The larger cable sizes will be too big to fit onto the terminals of the equipment (anything more than 2.5 mm2), so for those you will also need appropriately rated/ sized connector boxes at each end to run thinner cable from, or cut the end of the cable to fit. Remember that using cables not thick enough (for the power they carry) can heat up and catch fire.
Not only does everything need to be placed as close together as possible, some goes in the house and the rest in a building outside, separated by only a wall. The inverter is indoors, so you can switch it off when not in use, as is the display panel for the charge controller. Everything else is on the other side. We built an extension for this, which also doubles up as the tool-shed, where it is always dry/ cool/ and frost-free.
The solar panels need a mount. Do not buy one of these, use the drawings below to design your own and have it made up. Main things to bear in mind – it needs to be able to cope with very high winds/ swivel to stay aligned with the sun/ overall height remain as low as possible to conserve rigidity and make it easy to clean/ maintain the panels.
The charge controller is fixed to the wall, behind which you need to fit a metal sheet (galvanised is perfect) or spacers to help dissipate the heat. Mount the fused switch nearby. The inverter fixes to a wall too, as does the display panel (remember to put it where it can be read easily). You’ll also need sockets, for both the 12 volt and 240 volt supply, located as close to the rest of the equipment as possible. Mark the 12 volt socket so you know which is the positive (+) pin, as well as all the plugs of your 12 volt appliances.

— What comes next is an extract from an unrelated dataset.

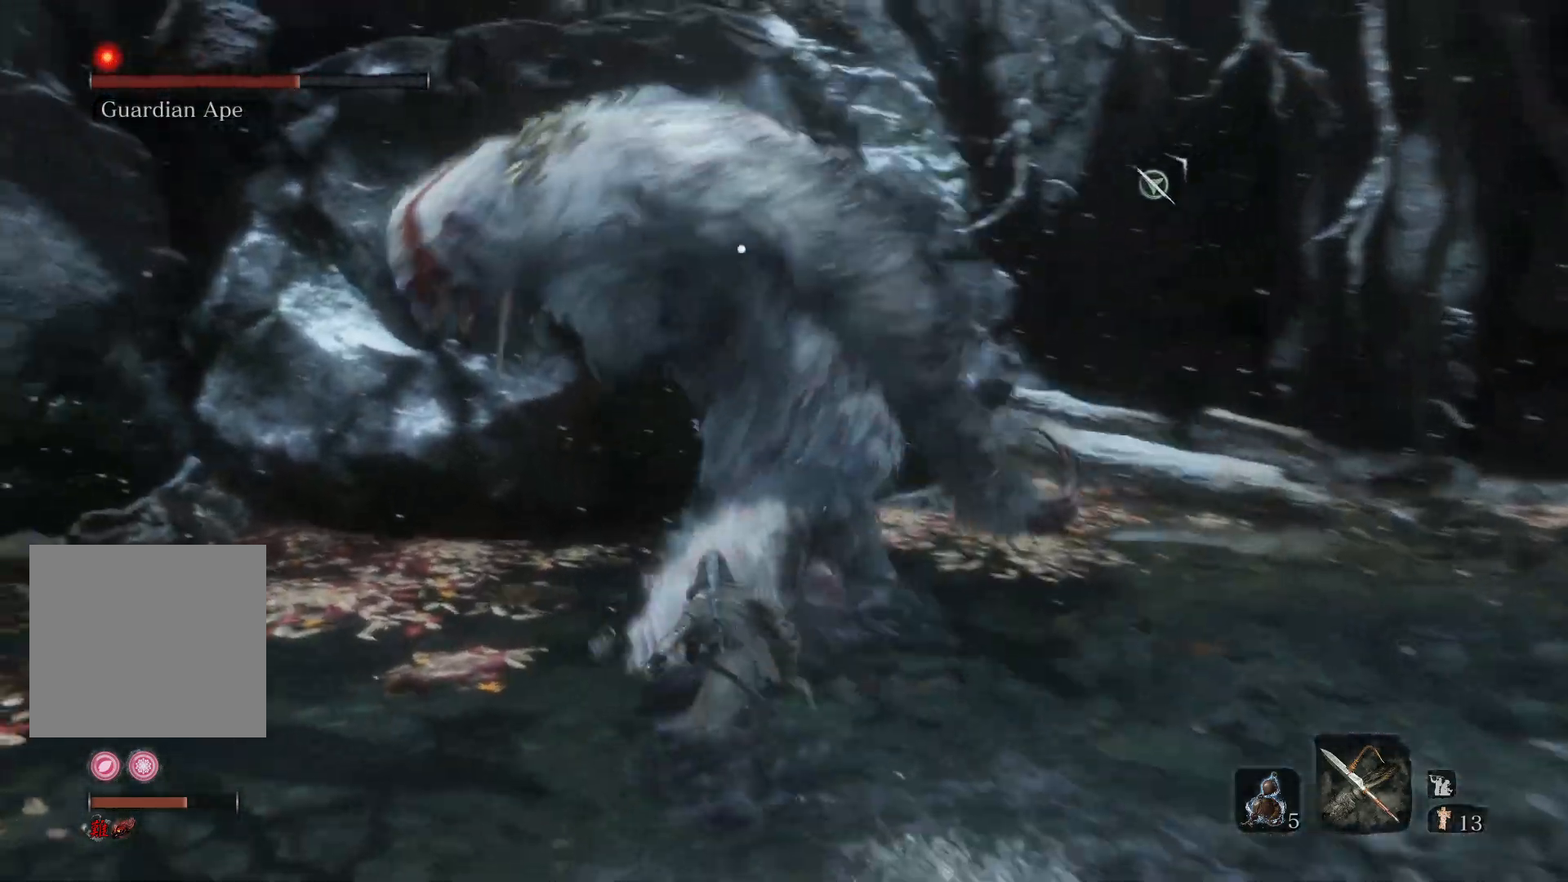
{"buttons": ["R2"], "left_stick": "up-left", "right_stick": "center", "events": [[17, "R1", "up"]]}
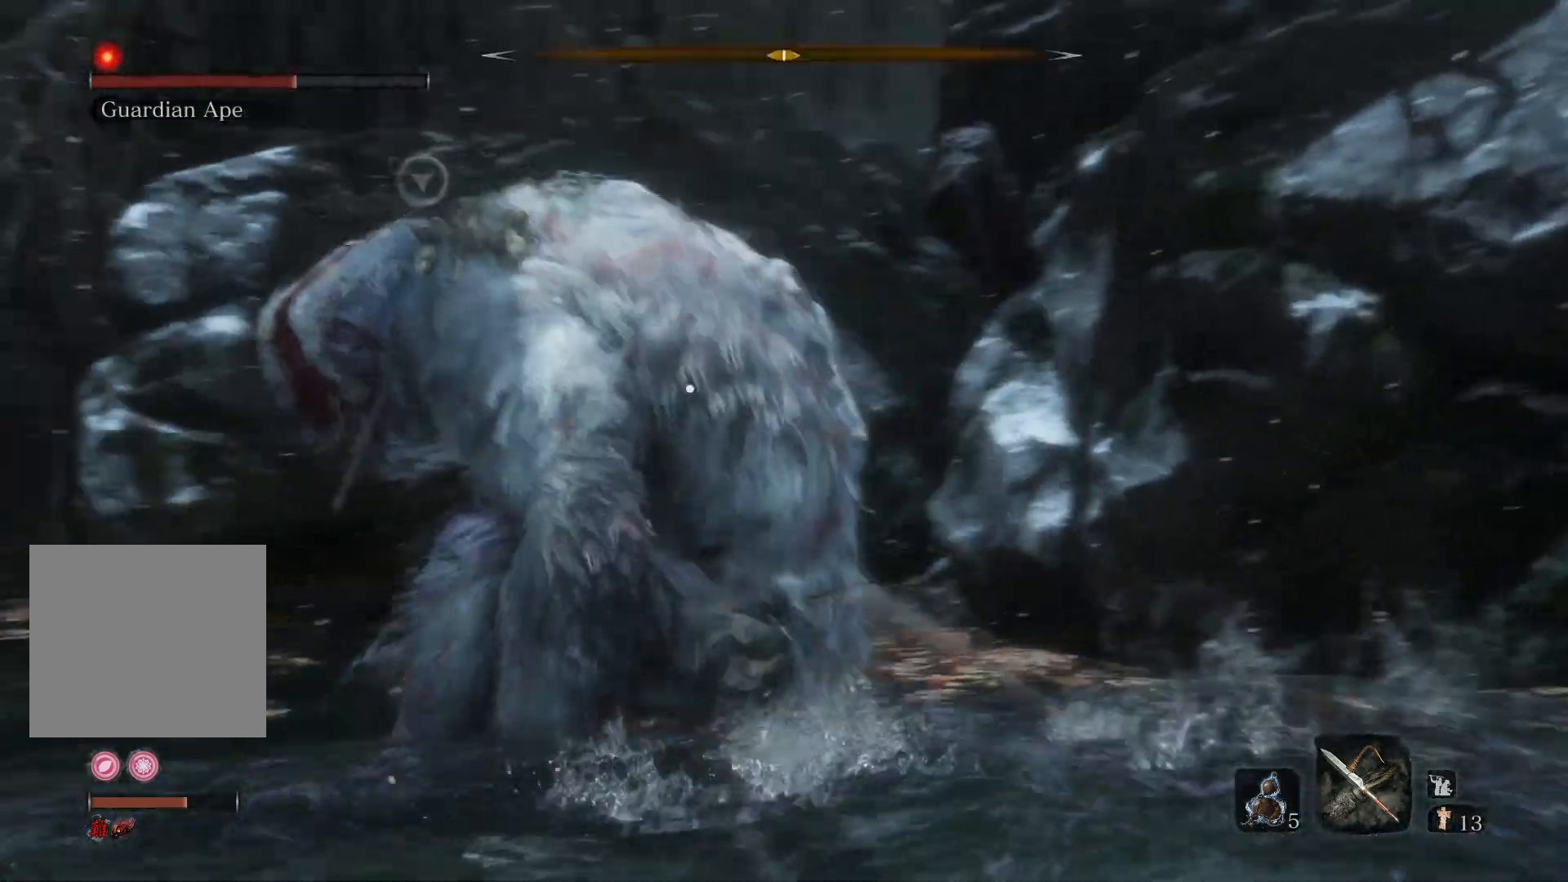
{"buttons": [], "left_stick": "up-left", "right_stick": "center", "events": [[383, "R2", "up"]]}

Important stuff to remember. People will tell you 12 volt DC electricity can’t kill. Wrong. If you accidentally (or thoughtlessly) allow the positive battery terminal to touch the negative one, with something that conducts electricity (metal, wet hands, etc), it becomes lethal and can even melt metal. DC electricity and equipment also only works when you connect everything correctly. If you don’t, and are very lucky, nothing happens, but most likely it will instantly fry everything in its path and your precious investment will become a worthless piece of junk. Always remember: RED is for LIVE (+), and BLACK is NEGATIVE (–). If you are worried that the bare cable ends might touch during installation then tape them over temporarily. Cover the clamps that bolt onto the battery poles with a cloth while waiting to fit, leave nothing to chance. Wear latex gloves. Whenever connecting the battery (and this applies with cars too) always attach the positive first. Disconnecting, remove the negative first.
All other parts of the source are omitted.